„Na, willst du auch mal ein Hippie werden?“, hat mich meine Oma Mitte der Siebziger gefragt. Und ich „ne, bestimmt nicht!“ Oder so ähnlich.
Damals war meine Oma etwa so alt wie ich jetzt und Hippies der Inbegriff all dessen, was sie verachtete.
Also, ich freue mich ja über jeden langhaarigen Kerl, und wünschte, ich hätte den Mumm, mal die Tür eines Barbershops aufzureißen und rein zu rufen „lasst doch mal wachsen, Jungs, sieht doch scheisse aus (eure N…Frisuren)!“
Meiner Oma hätten die gefallen.
Ich hatte dann doch noch eine kleine Hippiephase, trug Nickelbrille, indische Kleider und selbstgestrickte Lamamotivpullis aus fettiger Schafwolle.
Trank literweise parfümierten Tee aus handgefertigter Keramik, während ein Räucherstäbchen das Kinderzimmer zuqualmte.
Wenn ich den Geruch heute rieche, wird‘s mir schlecht, ich weiß nicht, wie meine Mutter das damals ausgehalten hat.
Kommunismus schien mir ein erstrebenswertes, romantisch-alternatives Staatsmodell zu sein und die Zukunft ein Garten der Selbstverwirklichung.
Ziemlich naiv!
Kein Wunder, dass ich mir in dieser Lebensphase einen eskapistischen Quatsch als Beruf ausgesucht habe.
Na gut, ich habe den Quatsch lange, lange geliebt und eigentlich hoffe ich, dass das noch ein bisschen so bleibt- wenn auch nicht mehr so doll wie am Anfang.
„Halt dich an deiner Liebe fest“ gilt bestimmt nicht nur für Beziehungen, Familie und Freundschaften, und da ist es ja auch nicht immer einfach…
Ich bewundere Leute, die für eine Sache brennen, ihren Sport, Politik, ihren Beruf, aber das ist ein schmaler Grad.
Das muss unbedingt daherkommen mit…Humor? Ehrlichkeit? Gelassenheit?

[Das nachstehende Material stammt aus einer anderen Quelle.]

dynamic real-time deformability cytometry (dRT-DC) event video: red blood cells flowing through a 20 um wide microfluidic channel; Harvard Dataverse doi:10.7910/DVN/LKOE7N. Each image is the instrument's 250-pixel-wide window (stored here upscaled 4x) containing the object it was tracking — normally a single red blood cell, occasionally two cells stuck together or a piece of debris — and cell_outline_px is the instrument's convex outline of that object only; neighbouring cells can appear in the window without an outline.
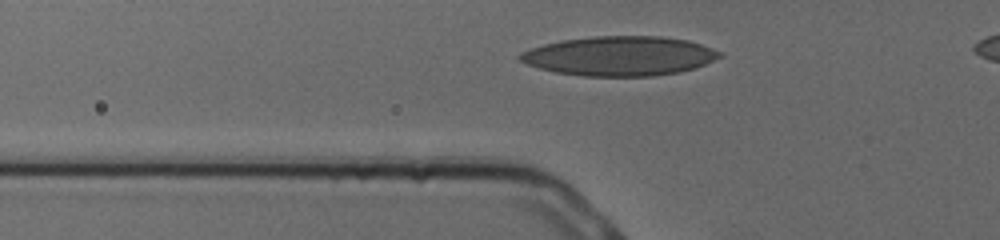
{"species": "human", "species_latin": "Homo sapiens", "temperature_condition": "cold", "stored_images_in_passage": 26, "camera_frame_rate_fps": 3000, "um_per_image_px": 0.085, "donor": {"sex": "male"}, "frame": {"image": 1, "passage_image": 3, "time_ms": 0.667, "image_size_px": [1000, 240], "cell_outline_px": [[724, 56], [696, 68], [680, 72], [652, 76], [584, 76], [556, 72], [540, 68], [528, 64], [520, 60], [516, 56], [520, 52], [528, 48], [544, 44], [564, 40], [592, 36], [660, 36], [688, 40], [724, 52]], "centroid_in_image_um": [52.7, 4.76], "position_along_channel_um": 73.1, "area_um2": 46.12}}
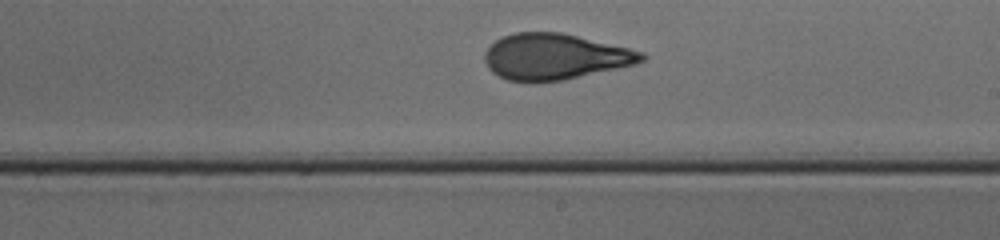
{"frame": {"image": 2, "passage_image": 16, "time_ms": 5.0, "image_size_px": [1000, 240], "cell_outline_px": [[648, 56], [644, 60], [632, 64], [616, 68], [564, 80], [508, 80], [492, 72], [488, 68], [484, 60], [484, 52], [500, 36], [512, 32], [564, 32], [644, 52]], "centroid_in_image_um": [47.14, 4.78], "position_along_channel_um": 241.9, "area_um2": 41.62}}
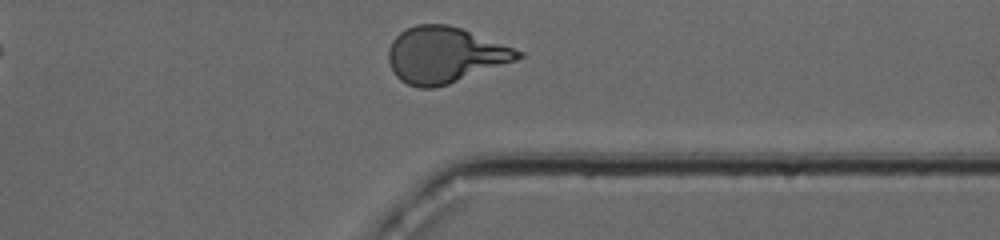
{"frame": {"image": 3, "passage_image": 26, "time_ms": 8.333, "image_size_px": [1000, 240], "cell_outline_px": [[524, 56], [516, 60], [448, 84], [432, 88], [420, 88], [408, 84], [400, 80], [396, 76], [388, 60], [388, 48], [392, 40], [400, 32], [416, 24], [448, 24], [464, 28], [524, 52]], "centroid_in_image_um": [37.8, 4.65], "position_along_channel_um": 373.6, "area_um2": 42.19}, "authors_computed_cell_mechanics": {"area_um2": 42.5408, "velocity_mm_per_s": 3.9293, "shape_relaxation_time_tau1_ms": 7.6998, "shape_relaxation_time_tau2_ms": 1.085, "deformation_change_tau1": 0.2648, "deformation_change_tau2": 0.0865}}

Besserwisserei, Geltungsbedürfnis, Chauvinismus und Künstlerattitüden finde ich unerträglich.
In zwei Monaten habe ich 42-jähriges Abitreffen, zum zweiten Mal nach dem ersten Treffen nach zwanzig Jahren.
Hoffentlich sind die meisten endlich erwachsen geworden und müssen sich nicht mehr abklopfen, wer in der Challenge, die/der Erfolgreichste, Originellste, Schönste ist.
Manche sind sogar schon in Rente, haben bei einem großen deutschen Autokonzern gearbeitet, fettes Geld verdient und wahrscheinlich eine noch fettere Abfindung bekommen, können jetzt mit Anfang Sechzig nochmal neu durchstarten.
Ziemlich clever!
Bin ich etwas neidisch und eventuell immer noch ein kleines bisschen links?
Ziemlich peinlich!
Ach, jeder hat sein Päckchen zu tragen, hoffentlich gibt es die/der eine oder andere sogar zu.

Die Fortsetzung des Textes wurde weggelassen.